■ Exercise requirements
Below is a listing; repeat exactly the lines from the one containing "Grzegorz Gajos <http://ggajos.com/>" to the one containing "reusable chart library.", both included.

■ Working data

----------------------------------------

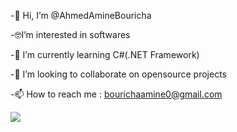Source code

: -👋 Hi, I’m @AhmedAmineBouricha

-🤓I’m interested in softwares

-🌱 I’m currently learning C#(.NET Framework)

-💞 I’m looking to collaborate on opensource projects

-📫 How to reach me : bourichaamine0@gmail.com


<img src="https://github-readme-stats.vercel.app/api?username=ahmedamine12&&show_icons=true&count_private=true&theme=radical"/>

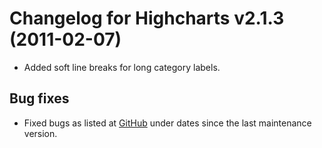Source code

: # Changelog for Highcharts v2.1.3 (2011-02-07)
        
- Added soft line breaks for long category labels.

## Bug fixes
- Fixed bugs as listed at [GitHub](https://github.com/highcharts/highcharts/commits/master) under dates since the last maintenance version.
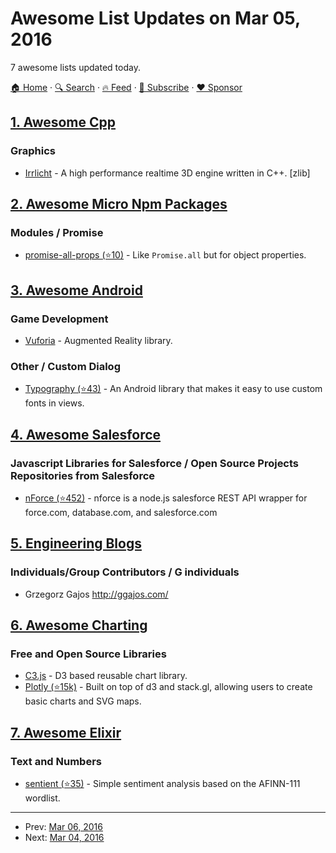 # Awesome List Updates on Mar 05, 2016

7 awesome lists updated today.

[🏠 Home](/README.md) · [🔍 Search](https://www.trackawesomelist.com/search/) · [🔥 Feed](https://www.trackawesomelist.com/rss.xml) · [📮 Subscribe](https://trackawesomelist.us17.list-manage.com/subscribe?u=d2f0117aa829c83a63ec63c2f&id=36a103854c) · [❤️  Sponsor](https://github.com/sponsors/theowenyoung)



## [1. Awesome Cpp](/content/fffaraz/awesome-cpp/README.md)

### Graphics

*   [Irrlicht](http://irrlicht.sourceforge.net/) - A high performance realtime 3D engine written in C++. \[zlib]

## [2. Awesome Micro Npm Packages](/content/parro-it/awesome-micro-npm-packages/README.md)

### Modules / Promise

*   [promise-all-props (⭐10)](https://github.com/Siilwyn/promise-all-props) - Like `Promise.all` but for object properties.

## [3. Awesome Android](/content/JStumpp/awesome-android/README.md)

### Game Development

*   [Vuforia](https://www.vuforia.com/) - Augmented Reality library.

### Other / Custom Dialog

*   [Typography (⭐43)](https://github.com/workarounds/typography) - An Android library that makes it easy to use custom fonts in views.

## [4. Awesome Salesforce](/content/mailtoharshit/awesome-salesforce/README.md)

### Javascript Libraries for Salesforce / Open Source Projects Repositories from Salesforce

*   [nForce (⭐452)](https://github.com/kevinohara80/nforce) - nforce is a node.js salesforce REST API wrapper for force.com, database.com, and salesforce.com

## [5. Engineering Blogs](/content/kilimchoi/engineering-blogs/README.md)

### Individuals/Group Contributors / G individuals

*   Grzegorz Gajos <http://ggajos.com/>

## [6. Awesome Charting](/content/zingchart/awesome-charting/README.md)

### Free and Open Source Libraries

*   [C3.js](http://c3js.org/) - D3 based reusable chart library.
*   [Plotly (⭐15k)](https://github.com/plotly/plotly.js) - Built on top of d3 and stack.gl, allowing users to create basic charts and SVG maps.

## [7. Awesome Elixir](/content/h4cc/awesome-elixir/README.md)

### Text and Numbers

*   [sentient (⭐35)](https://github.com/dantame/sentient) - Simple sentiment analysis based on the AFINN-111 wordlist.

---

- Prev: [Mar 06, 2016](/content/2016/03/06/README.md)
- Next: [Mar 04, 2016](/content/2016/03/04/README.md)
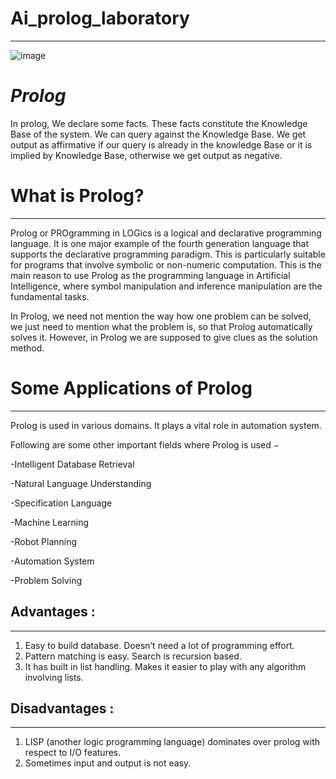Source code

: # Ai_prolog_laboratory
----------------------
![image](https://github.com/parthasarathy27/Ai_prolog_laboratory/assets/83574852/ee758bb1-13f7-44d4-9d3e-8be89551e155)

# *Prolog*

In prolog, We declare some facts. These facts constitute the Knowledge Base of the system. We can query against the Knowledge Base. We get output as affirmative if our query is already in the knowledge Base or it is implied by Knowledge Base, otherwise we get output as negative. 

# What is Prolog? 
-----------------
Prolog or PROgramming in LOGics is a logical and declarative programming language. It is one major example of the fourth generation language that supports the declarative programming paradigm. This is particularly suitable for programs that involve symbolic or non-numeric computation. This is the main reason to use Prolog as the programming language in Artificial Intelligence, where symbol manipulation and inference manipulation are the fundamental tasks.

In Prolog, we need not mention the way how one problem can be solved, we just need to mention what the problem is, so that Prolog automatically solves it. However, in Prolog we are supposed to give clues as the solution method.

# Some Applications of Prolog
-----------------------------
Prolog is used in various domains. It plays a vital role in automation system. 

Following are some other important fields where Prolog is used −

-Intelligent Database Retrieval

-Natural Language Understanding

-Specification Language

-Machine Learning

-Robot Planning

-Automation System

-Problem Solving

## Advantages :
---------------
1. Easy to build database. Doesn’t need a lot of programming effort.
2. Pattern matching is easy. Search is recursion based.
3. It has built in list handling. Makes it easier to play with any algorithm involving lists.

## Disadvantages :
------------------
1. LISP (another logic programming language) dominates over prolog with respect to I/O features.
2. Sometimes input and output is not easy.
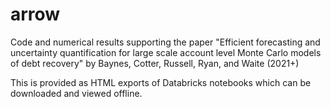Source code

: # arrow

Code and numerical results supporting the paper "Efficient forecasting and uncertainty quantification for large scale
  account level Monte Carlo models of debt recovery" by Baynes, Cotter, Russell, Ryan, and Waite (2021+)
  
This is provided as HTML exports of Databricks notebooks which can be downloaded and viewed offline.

----------------------------------------

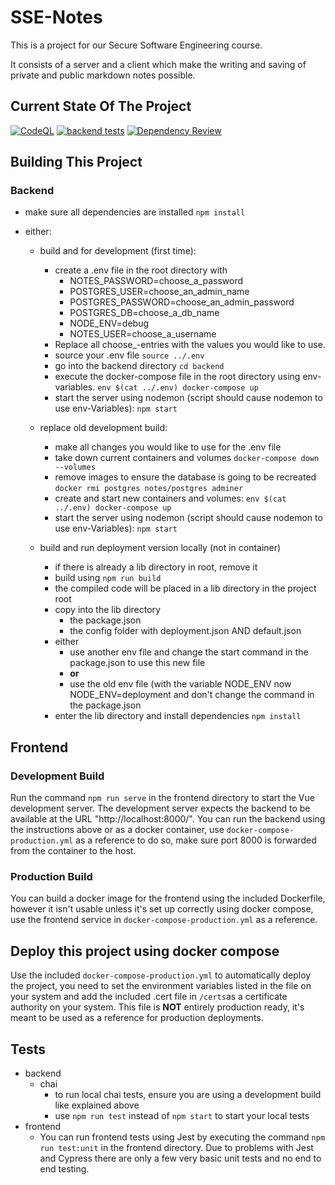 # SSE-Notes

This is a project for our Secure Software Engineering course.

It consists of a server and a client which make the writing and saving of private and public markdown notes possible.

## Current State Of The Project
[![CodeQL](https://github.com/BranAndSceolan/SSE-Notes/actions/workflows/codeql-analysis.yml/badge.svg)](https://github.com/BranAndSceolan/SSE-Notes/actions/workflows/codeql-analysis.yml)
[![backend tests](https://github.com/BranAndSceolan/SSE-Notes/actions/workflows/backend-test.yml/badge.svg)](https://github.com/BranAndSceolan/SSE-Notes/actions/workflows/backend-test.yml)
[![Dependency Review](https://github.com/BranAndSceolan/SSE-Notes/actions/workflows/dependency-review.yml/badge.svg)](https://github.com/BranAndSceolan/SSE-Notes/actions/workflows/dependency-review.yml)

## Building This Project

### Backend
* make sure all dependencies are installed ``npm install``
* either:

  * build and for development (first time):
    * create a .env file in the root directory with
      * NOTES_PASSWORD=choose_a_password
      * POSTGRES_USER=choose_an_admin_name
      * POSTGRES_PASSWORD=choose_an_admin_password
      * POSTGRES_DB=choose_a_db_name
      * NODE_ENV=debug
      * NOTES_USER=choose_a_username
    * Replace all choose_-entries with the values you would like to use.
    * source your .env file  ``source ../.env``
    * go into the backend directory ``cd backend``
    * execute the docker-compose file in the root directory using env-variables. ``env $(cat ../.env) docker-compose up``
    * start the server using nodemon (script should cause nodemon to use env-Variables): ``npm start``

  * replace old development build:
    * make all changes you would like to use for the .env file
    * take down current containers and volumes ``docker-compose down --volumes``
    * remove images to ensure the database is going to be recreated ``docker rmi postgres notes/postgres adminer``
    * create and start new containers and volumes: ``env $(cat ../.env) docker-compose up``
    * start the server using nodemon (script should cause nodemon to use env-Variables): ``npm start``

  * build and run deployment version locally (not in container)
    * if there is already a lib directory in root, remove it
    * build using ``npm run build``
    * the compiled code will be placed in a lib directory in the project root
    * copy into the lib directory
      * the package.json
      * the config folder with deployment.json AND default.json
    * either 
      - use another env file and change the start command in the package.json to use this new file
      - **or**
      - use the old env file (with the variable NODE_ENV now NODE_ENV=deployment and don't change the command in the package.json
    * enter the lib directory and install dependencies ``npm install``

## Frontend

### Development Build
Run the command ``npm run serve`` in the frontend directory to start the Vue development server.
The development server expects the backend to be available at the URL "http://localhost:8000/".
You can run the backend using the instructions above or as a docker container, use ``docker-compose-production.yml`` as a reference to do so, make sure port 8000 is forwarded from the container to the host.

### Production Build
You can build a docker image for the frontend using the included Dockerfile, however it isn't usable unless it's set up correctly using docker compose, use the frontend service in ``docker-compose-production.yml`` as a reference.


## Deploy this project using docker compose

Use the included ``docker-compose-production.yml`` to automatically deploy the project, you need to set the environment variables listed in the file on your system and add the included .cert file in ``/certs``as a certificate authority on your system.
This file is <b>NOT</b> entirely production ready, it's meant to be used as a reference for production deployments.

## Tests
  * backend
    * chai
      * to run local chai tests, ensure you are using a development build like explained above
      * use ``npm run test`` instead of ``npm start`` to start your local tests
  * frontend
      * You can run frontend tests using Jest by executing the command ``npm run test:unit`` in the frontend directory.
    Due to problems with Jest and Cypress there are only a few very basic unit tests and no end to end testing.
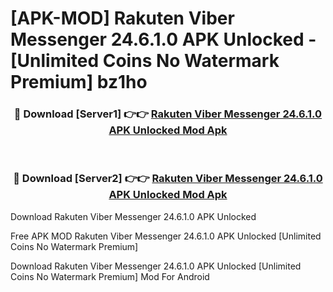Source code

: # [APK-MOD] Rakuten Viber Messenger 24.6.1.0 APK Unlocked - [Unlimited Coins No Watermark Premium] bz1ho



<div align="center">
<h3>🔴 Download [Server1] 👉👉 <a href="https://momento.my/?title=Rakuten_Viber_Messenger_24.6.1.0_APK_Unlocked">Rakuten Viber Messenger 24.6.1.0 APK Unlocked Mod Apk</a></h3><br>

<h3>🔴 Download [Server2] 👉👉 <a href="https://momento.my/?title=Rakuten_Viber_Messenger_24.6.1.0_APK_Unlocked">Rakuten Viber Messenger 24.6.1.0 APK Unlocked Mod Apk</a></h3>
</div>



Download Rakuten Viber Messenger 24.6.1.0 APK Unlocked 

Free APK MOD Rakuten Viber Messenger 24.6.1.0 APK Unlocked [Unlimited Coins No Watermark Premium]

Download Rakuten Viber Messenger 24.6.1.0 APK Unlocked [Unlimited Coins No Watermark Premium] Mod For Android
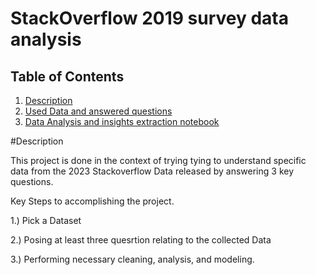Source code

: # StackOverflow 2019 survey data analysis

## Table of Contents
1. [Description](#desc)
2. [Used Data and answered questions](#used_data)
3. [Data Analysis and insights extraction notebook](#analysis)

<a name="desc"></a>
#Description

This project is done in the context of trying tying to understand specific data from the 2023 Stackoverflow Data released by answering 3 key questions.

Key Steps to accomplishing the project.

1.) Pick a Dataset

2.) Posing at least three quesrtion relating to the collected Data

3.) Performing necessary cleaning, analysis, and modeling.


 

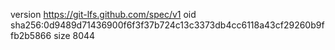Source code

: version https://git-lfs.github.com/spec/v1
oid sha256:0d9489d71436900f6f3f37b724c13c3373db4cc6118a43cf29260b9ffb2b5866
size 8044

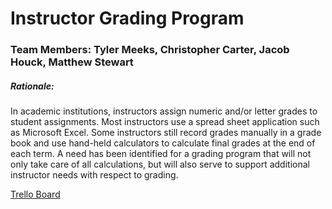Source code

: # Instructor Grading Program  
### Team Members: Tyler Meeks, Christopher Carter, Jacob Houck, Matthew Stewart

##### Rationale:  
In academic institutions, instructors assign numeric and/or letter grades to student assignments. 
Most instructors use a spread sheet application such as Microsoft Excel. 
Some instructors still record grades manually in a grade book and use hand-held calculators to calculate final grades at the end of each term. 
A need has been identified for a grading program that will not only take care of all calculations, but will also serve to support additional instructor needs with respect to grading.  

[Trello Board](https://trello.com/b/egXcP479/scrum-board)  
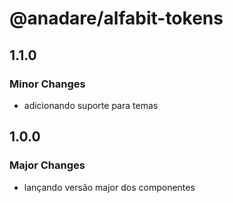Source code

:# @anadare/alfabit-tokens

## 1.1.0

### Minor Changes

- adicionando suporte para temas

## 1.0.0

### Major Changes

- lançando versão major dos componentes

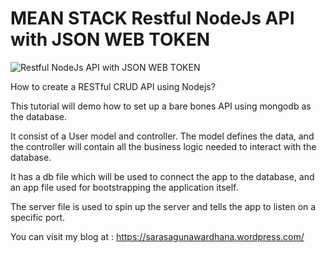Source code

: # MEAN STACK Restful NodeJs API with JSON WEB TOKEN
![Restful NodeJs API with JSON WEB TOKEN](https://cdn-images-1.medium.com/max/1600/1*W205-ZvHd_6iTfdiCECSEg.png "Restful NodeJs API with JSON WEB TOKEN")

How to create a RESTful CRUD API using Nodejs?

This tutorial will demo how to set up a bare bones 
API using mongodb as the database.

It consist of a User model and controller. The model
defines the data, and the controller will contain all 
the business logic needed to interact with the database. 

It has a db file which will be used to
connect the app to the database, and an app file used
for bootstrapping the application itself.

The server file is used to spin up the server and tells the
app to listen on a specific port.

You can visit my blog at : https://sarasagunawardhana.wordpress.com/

----------------------------------------

■ Task solution
*   Grzegorz Gajos <http://ggajos.com/>

## [6. Awesome Charting](/content/zingchart/awesome-charting/README.md)

### Free and Open Source Libraries

*   [C3.js](http://c3js.org/) - D3 based reusable chart library.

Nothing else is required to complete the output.